• _Aim of the exercise_
Take each line below that has "filter" and copy it.

• _Source material_
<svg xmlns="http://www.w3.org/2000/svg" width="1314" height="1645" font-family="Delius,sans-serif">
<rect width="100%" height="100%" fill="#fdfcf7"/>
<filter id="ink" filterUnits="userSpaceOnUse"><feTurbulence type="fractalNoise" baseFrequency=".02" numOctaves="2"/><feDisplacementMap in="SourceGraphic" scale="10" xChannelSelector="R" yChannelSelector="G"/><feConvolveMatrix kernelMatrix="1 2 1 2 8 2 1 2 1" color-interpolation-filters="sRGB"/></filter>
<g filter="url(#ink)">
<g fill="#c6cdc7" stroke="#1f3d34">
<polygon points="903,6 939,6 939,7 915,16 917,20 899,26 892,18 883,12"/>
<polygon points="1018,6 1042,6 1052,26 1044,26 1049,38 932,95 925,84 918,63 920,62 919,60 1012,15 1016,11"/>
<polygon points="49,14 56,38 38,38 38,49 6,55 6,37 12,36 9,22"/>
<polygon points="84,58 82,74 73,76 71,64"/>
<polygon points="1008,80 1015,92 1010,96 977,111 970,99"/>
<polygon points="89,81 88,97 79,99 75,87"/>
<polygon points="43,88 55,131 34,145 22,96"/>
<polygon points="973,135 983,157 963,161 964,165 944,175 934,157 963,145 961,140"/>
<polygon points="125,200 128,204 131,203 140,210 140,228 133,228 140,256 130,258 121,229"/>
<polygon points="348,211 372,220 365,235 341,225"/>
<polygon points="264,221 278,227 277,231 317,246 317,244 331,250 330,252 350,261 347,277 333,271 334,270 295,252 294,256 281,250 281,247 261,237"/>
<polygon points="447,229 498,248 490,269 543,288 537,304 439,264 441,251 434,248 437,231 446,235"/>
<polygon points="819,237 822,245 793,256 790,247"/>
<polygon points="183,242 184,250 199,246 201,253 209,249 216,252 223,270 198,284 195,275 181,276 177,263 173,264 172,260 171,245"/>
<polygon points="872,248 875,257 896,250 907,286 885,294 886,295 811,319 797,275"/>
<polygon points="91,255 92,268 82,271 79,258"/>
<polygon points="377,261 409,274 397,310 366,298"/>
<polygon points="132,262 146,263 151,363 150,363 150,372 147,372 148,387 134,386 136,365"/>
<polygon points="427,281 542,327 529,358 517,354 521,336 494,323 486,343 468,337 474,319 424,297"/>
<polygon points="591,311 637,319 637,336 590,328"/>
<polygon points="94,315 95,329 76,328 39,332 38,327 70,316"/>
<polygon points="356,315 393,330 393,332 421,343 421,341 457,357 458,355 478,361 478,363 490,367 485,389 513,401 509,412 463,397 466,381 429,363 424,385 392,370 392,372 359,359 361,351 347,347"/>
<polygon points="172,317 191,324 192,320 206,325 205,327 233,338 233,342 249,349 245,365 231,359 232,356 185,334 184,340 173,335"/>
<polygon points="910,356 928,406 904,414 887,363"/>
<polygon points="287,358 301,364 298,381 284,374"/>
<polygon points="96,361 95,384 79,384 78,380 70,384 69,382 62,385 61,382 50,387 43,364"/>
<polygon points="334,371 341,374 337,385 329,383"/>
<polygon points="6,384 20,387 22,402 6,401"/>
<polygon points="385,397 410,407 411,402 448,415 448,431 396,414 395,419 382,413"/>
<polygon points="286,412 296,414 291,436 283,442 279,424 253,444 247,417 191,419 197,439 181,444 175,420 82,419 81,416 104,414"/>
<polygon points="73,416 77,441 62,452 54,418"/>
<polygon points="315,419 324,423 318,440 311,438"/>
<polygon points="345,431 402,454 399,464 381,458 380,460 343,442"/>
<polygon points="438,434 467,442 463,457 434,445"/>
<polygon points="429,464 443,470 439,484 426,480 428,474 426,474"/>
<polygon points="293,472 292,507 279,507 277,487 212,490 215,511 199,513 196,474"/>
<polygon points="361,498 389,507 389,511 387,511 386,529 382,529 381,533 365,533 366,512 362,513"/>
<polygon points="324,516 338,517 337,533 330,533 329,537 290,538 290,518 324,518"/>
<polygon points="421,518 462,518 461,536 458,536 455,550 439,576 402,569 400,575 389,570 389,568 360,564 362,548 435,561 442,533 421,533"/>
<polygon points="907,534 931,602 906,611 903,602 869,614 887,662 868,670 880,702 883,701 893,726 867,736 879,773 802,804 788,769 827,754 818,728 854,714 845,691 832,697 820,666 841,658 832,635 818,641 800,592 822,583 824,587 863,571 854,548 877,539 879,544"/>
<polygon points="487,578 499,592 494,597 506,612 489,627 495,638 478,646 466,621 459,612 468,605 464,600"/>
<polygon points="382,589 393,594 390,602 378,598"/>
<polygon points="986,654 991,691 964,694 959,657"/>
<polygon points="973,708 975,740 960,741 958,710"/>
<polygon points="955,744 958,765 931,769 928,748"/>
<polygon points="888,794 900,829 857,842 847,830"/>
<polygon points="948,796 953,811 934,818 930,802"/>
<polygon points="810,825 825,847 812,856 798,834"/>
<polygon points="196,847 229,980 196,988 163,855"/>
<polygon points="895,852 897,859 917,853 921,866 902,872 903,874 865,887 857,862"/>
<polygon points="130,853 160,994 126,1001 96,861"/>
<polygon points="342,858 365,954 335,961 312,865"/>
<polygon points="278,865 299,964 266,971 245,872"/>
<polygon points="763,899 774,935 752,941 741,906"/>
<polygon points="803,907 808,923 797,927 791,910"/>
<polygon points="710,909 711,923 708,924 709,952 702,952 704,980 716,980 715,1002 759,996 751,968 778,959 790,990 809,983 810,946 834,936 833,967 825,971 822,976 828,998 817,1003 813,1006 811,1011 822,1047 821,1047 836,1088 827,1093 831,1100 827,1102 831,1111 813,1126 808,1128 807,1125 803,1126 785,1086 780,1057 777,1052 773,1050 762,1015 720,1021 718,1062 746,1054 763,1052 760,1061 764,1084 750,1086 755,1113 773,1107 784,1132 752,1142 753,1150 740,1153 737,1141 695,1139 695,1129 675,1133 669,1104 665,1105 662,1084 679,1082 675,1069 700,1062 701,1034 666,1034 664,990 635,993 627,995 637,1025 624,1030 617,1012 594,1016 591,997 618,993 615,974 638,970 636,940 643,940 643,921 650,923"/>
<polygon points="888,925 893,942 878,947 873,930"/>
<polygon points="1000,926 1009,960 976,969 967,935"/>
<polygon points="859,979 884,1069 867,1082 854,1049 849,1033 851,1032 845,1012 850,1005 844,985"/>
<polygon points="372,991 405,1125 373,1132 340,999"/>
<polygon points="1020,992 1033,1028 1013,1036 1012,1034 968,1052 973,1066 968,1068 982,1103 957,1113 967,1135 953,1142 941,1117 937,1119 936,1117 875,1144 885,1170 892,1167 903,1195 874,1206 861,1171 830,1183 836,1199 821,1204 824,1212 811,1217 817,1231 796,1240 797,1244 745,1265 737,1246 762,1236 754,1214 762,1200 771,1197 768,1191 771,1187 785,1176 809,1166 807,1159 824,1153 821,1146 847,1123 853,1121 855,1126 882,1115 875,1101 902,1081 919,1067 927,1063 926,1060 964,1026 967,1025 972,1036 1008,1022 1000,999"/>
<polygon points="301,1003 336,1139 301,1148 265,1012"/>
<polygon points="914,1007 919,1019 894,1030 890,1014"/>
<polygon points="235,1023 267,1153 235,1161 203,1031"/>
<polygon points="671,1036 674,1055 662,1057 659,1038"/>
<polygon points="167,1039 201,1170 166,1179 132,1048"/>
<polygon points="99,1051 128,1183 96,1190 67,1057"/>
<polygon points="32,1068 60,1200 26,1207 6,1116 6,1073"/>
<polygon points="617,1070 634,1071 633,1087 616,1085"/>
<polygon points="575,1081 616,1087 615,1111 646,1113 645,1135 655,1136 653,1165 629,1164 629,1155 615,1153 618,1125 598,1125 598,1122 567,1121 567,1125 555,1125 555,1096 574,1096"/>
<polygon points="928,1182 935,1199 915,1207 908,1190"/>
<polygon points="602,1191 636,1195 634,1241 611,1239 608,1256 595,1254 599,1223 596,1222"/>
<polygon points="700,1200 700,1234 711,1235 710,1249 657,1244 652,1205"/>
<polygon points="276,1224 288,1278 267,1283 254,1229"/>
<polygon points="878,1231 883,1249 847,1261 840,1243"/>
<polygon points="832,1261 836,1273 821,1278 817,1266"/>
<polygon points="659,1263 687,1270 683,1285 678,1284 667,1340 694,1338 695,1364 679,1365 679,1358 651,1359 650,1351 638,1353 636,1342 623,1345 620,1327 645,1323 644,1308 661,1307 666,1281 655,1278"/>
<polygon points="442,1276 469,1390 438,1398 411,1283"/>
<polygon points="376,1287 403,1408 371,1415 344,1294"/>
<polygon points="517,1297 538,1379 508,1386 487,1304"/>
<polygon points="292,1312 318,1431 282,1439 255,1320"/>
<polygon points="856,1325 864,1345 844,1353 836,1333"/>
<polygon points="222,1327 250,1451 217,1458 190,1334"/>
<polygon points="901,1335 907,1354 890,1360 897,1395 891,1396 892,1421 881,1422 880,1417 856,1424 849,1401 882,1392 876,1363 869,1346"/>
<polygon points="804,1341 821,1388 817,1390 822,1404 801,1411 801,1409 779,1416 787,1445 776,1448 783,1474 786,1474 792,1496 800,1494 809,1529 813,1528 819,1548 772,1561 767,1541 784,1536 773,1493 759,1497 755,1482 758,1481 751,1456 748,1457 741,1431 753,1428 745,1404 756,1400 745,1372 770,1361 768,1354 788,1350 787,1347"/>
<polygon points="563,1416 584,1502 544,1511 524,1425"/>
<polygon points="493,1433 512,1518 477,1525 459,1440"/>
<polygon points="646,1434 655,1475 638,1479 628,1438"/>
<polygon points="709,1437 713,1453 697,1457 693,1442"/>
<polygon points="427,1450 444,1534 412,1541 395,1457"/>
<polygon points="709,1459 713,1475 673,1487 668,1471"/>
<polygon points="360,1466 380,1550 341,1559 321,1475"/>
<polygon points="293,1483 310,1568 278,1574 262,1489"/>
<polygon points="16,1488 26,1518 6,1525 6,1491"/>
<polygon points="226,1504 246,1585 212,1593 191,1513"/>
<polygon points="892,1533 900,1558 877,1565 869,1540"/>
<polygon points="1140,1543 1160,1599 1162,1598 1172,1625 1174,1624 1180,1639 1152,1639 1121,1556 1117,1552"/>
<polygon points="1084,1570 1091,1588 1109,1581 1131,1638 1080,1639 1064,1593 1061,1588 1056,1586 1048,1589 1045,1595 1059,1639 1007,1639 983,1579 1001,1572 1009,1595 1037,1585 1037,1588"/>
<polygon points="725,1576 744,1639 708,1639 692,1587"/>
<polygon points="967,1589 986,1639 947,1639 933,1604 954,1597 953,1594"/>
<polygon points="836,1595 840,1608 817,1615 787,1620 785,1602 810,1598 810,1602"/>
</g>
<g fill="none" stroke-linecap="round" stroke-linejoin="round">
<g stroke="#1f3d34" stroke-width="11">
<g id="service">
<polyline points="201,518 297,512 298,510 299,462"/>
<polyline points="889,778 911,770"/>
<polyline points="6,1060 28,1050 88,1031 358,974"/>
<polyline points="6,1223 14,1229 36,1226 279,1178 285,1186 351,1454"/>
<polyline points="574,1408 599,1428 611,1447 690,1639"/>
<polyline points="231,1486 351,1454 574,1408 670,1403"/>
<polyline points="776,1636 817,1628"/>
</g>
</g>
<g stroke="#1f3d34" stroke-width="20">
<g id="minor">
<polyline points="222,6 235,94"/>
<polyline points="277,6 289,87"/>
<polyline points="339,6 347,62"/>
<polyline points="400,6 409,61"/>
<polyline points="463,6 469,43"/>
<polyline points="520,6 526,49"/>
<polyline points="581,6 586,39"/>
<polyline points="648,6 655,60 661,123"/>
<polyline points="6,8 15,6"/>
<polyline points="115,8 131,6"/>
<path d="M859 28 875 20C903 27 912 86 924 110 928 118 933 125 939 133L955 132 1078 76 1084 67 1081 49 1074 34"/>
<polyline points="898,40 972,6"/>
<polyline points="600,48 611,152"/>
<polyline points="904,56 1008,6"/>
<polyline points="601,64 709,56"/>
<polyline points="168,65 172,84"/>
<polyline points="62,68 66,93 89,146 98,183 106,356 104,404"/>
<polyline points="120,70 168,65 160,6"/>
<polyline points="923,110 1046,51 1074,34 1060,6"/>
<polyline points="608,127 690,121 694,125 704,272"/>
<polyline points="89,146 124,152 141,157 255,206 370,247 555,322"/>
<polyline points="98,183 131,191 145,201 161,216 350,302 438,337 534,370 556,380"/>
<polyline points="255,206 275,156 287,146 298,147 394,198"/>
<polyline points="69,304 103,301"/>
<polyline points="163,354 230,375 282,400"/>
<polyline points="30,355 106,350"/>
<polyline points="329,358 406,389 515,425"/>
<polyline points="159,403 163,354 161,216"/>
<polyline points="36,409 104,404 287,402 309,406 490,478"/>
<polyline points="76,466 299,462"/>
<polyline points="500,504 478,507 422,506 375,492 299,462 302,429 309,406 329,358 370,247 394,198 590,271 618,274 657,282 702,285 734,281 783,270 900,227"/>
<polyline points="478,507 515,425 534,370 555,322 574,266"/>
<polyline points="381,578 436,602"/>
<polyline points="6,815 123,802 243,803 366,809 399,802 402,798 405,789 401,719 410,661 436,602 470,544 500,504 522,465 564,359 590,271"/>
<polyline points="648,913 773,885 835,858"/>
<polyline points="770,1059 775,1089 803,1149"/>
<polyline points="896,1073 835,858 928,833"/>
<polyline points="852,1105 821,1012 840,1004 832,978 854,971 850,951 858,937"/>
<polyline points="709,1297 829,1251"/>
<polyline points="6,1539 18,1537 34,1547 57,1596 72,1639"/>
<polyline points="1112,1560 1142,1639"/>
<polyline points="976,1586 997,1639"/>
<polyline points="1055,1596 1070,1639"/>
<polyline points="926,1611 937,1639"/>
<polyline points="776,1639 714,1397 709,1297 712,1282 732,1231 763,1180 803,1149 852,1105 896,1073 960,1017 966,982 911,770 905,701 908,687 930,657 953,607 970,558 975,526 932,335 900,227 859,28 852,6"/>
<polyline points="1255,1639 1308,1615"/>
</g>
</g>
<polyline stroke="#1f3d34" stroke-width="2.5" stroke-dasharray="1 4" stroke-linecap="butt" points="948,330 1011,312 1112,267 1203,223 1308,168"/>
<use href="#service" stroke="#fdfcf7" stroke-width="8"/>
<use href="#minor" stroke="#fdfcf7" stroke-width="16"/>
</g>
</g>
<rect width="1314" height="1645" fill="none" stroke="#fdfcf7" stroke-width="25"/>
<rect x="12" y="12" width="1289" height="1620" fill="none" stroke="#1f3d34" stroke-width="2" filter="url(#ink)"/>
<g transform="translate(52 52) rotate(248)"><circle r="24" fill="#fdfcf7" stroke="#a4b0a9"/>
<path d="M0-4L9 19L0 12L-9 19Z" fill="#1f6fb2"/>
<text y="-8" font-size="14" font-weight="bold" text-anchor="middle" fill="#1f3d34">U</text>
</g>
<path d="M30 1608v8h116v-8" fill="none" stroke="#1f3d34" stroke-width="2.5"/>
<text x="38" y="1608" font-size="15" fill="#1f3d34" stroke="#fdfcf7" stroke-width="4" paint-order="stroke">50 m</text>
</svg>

• _Written response_
<filter id="ink" filterUnits="userSpaceOnUse"><feTurbulence type="fractalNoise" baseFrequency=".02" numOctaves="2"/><feDisplacementMap in="SourceGraphic" scale="10" xChannelSelector="R" yChannelSelector="G"/><feConvolveMatrix kernelMatrix="1 2 1 2 8 2 1 2 1" color-interpolation-filters="sRGB"/></filter>
<g filter="url(#ink)">
<rect x="12" y="12" width="1289" height="1620" fill="none" stroke="#1f3d34" stroke-width="2" filter="url(#ink)"/>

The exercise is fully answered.